Sacrococcygeal teratoma: late recurrence warrants long-term surveillance.

Abstract

Sacrococcygeal teratoma (SCT) is a rare childhood malignancy. Although overall survival is favorable, recurrent tumors are associated with poor outcomes. As most recurrences occur within 3 years of presentation, the utility of long-term surveillance is uncertain. Patients with SCTs evaluated and managed by our pediatric surgery department between 1986 and 2013 were included. Details pertaining to laboratory values, operative findings, tumor histology, management, recurrence, and outcomes were recorded and analyzed. During the study period, 40 children with the diagnosis of SCT were managed by our practice. Five (13%) developed a recurrence. The median age at the initial resection was day of life two (range day of life 0-2.5years). The median time to recurrence was 5 years (range 5months-15years).

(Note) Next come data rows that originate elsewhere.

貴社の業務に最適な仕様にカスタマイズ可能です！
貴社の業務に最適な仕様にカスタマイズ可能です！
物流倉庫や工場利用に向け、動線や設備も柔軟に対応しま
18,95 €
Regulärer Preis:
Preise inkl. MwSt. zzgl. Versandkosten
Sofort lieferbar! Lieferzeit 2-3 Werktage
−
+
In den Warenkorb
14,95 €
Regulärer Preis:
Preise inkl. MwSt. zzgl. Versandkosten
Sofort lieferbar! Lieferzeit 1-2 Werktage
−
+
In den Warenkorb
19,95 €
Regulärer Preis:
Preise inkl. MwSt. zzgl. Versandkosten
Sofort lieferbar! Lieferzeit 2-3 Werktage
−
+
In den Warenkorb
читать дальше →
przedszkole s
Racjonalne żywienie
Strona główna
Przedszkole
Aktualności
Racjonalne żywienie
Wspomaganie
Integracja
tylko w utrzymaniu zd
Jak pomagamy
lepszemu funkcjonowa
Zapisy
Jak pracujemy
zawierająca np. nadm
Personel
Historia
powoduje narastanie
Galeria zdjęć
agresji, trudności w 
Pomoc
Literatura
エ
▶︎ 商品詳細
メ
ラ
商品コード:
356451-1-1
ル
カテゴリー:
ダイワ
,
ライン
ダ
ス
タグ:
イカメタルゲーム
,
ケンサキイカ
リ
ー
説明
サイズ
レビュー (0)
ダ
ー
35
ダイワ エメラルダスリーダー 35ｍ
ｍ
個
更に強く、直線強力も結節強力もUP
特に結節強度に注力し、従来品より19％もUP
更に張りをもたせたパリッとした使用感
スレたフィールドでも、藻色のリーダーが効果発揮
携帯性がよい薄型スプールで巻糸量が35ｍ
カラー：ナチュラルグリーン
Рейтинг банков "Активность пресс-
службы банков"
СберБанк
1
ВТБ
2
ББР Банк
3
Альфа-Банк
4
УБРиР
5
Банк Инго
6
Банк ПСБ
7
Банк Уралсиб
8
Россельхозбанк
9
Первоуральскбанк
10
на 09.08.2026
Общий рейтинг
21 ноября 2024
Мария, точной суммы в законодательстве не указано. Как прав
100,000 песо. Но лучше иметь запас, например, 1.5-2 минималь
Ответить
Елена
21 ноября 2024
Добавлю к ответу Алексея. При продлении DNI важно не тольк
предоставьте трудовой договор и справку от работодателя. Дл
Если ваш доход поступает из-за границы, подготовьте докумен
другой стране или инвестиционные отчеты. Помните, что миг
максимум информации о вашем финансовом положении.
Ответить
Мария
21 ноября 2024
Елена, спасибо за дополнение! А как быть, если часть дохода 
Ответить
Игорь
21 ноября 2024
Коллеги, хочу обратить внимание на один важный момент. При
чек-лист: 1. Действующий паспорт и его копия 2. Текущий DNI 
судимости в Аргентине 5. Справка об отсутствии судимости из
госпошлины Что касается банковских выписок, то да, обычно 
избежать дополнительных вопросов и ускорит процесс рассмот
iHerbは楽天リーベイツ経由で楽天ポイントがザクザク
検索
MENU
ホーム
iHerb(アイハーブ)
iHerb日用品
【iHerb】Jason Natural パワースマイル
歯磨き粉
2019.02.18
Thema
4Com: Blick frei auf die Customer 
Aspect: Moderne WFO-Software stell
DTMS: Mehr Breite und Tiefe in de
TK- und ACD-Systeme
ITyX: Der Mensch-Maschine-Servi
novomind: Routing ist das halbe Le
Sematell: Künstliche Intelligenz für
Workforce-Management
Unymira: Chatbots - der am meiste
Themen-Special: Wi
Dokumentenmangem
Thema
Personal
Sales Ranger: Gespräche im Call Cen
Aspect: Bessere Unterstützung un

Among those with recurrences, mature teratoma was the most common histological type on the initial resection (n=3), with yolk sac and immature teratomas comprising the other two. At the time of recurrence, three patients had mature teratomas, and all are alive and well following resection. Two patients had yolk sac tumors at the time of recurrence and both died. SCT can recur many years after the initial resection. Our findings suggest that all patients with SCT should be closely followed into adulthood.